The London Stock Exchange is home to a wide range of dividend shares, a collection of which have been hiking their shareholder payouts for decades. These Dividend Aristocrats are a popular destination of capital for many income-seeking investors. And their ability to continue paying out a larger amount each year makes them seem extremely safe as investments.
Arguably, two of the most popular in the UK are British American Tobacco (LSE:BATS) and National Grid (LSE:NG.). Both enterprises have been rewarding shareholders with ever-increasing dividends for more than 25 years. But can they continue to maintain this impressive track record moving forward?
The evolution of the tobacco industry
It’s no secret that cigarettes are addictive. And this has been a crucial advantage for firms like British American, which have been able to systematically increase prices in the face of falling volumes as consumers have steadily become more health-conscious.
That’s paved the way for impressive free cash flow generation. Sadly the share price has struggled to gain momentum as investors becoming increasingly more focused on ESG factors. But that’s also led to the stock now paying close to a 10% dividend yield – one of the highest in the FTSE 100.
So, despite being unpopular, is this secretly a gold mine for income investors? For the time being, that certainly seems to be the case. But zooming out to the long run, some uncertainty starts to creep in.
With regulatory restrictions becoming increasingly harder to comply with, the future of the cigarette industry looks bleak, at least in its current form. That’s why British American Tobacco has already been investing heavily in new non-cigarette product lines, such as vaping devices and heated tobacco.

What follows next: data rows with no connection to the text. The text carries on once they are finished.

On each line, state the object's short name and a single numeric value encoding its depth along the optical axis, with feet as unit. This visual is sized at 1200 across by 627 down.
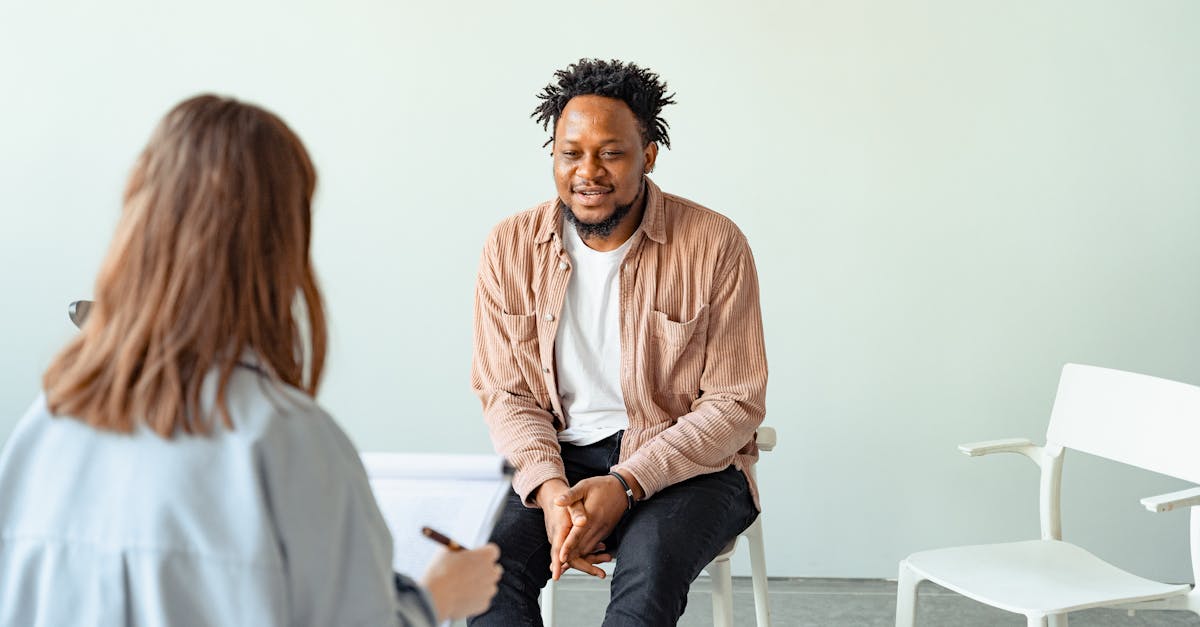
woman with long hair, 3.42
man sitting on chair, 7.00
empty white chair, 6.56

These products are expected to become the dominant generator of revenue for this enterprise within the next decade. But whether they can produce the same level of cash flow as cigarettes currently do, is still unclear. Should the company fail in its transition, the group’s long dividend track record may finally come to an end.
Electricity demand is rising
National Grid is considered to be one of the safest dividend shares in the UK by many investors. And it’s not difficult to see why. Operating in a legal monopoly, the firm has next to no competition, making everyone in Britain dependent on its infrastructure.
The group is obviously subject to regulator oversight to prevent abuse. But even with these restrictions, it’s a highly cash generative business with strong demand. That’s how it’s managed to hike its dividend every year since 1996. But is it actually as ‘safe’ as many investors believe?
Building and maintaining national energy infrastructure isn’t cheap. And it subsequently caused the group to rack up an exceptional amount of debt — £42.99bn, to be precise. By comparison, the firm’s market capitalisation only stands at £38.7bn. And this leverage-heavy capital structure could prove quite problematic in the face of higher interest rates.
As higher interest expenses gobble up more cash flow and regulatory pricing restrictions prevent cost mitigation, the sustainability of its dividend could be questioned.
The bottom line
At the end of the day earning the title of Dividend Aristocrat is an impressive feat that not many businesses achieve. However, like any investment, even these safe-looking income opportunities carry risks. And investors need to carefully inspect whether they’re risks worth taking.